If you want to customise the appearance, go to the Appearance tab in the plugin settings. You can set the primary colour, font, border radius, max width, and add custom CSS to match your site’s design exactly.
Testing your setup
Before sharing the page publicly, make a test booking yourself:
- Open the booking page and check that available slots are showing correctly
- Complete a booking with a real email address
- Check that a Google Calendar event was created with your test details in the description
- Confirm you received a host notification email
- Confirm the guest email arrived with an ICS attachment
- Test the cancellation link in the guest email
If a slot you know is busy isn’t being blocked, double-check that the service account email has the correct calendar sharing permission (Step 5) and that you entered the Calendar ID correctly in the plugin settings.

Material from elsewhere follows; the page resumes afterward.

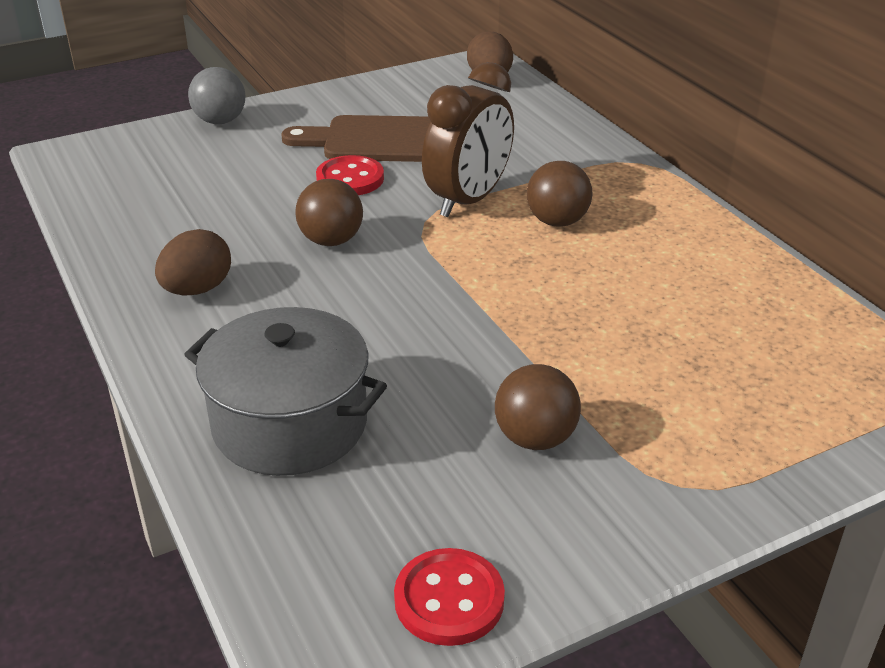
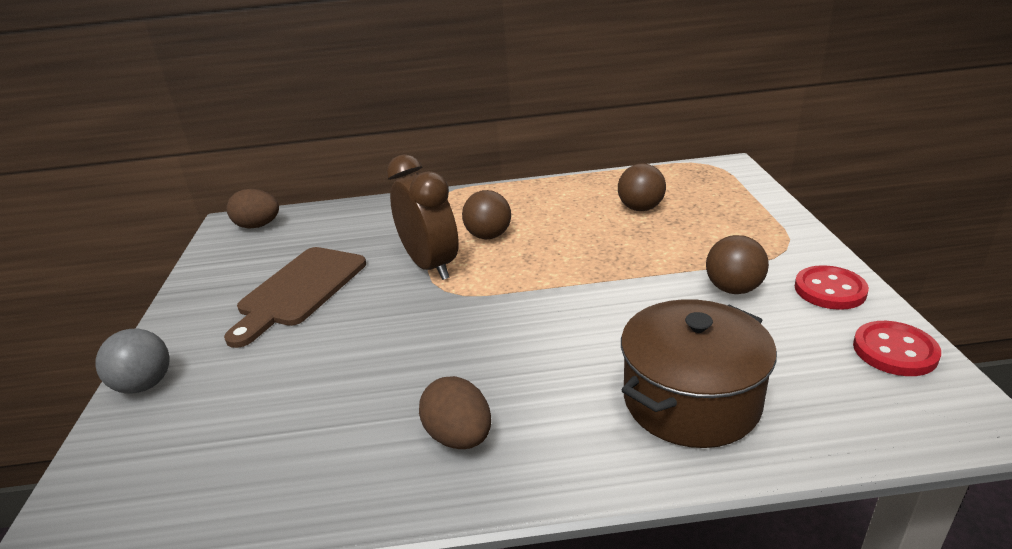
camera: 65 degrees left, 5 degrees down
(290, 424) = (691, 400): grey pot -> brown pot
(331, 241) = (436, 341): brown ball -> brown ball (640, 208)
(350, 179) = (345, 317): red button -> red button (830, 290)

What happens when someone books
Once everything is set up, the flow is fully automatic:
- A visitor opens your booking page — the widget calls the Google Calendar API and shows only genuinely available slots
- They pick a date, pick a time, fill in their details, and confirm
- A Google Calendar event is created in your calendar immediately
- You receive an email notification with the client’s details
- The client receives a confirmation email with an ICS file and a cancellation link
- The booking is logged in your WordPress admin under CalNative Booking → Bookings
If the client needs to cancel, they click the link in their confirmation email. The booking is cancelled in your WordPress database and the Google Calendar event is deleted — no action required from you.
Common questions
Will the plugin show slots from all my calendars, or just one? Just the calendar whose ID you entered in the settings. If you want to block time based on multiple calendars, add those calendars to the Google account that owns your booking calendar — Google’s free/busy check accounts for all calendars on the account.
Can I use it on more than one page? Yes — place the CalNative shortcode on as many pages as you like. All instances use the same settings.
What if I need to block a date? Create an all-day event in your Google Calendar for that date. The plugin will mark the entire day as unavailable automatically.
Does it work on mobile? Yes — the widget is fully responsive and works on all screen sizes.